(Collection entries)
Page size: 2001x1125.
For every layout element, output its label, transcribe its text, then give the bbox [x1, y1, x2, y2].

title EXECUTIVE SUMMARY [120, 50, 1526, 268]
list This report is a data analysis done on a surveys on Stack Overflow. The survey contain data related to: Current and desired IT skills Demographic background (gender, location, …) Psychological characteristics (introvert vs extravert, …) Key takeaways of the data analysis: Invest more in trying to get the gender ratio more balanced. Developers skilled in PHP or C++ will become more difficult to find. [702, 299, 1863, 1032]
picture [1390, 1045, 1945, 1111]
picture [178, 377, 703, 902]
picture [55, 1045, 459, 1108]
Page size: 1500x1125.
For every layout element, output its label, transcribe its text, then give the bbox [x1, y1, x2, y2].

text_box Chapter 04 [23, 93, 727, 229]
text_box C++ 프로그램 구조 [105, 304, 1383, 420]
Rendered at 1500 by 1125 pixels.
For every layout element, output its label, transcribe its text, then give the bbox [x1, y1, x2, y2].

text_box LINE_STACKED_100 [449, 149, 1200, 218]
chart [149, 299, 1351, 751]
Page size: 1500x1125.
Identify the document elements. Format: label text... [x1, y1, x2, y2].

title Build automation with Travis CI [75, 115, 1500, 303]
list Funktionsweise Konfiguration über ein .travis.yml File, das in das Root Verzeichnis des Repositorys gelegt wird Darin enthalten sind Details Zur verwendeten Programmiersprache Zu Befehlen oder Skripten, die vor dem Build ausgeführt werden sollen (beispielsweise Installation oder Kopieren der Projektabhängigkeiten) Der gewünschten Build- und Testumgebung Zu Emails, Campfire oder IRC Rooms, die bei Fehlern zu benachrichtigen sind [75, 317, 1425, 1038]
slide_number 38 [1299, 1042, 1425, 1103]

# Your assignment
Word for word, copy every entry.

# Task answer
Page size: 2001x1125.
For every layout element, output its label, transcribe its text, then give the bbox [x1, y1, x2, y2].

title EXECUTIVE SUMMARY [120, 50, 1526, 268]
list This report is a data analysis done on a surveys on Stack Overflow. The survey contain data related to: Current and desired IT skills Demographic background (gender, location, …) Psychological characteristics (introvert vs extravert, …) Key takeaways of the data analysis: Invest more in trying to get the gender ratio more balanced. Developers skilled in PHP or C++ will become more difficult to find. [702, 299, 1863, 1032]
picture [1390, 1045, 1945, 1111]
picture [178, 377, 703, 902]
picture [55, 1045, 459, 1108]
Page size: 1500x1125.
For every layout element, output its label, transcribe its text, then give the bbox [x1, y1, x2, y2].

text_box Chapter 04 [23, 93, 727, 229]
text_box C++ 프로그램 구조 [105, 304, 1383, 420]
Rendered at 1500 by 1125 pixels.
For every layout element, output its label, transcribe its text, then give the bbox [x1, y1, x2, y2].

text_box LINE_STACKED_100 [449, 149, 1200, 218]
chart [149, 299, 1351, 751]
Page size: 1500x1125.
Identify the document elements. Format: label text... [x1, y1, x2, y2].

title Build automation with Travis CI [75, 115, 1500, 303]
list Funktionsweise Konfiguration über ein .travis.yml File, das in das Root Verzeichnis des Repositorys gelegt wird Darin enthalten sind Details Zur verwendeten Programmiersprache Zu Befehlen oder Skripten, die vor dem Build ausgeführt werden sollen (beispielsweise Installation oder Kopieren der Projektabhängigkeiten) Der gewünschten Build- und Testumgebung Zu Emails, Campfire oder IRC Rooms, die bei Fehlern zu benachrichtigen sind [75, 317, 1425, 1038]
slide_number 38 [1299, 1042, 1425, 1103]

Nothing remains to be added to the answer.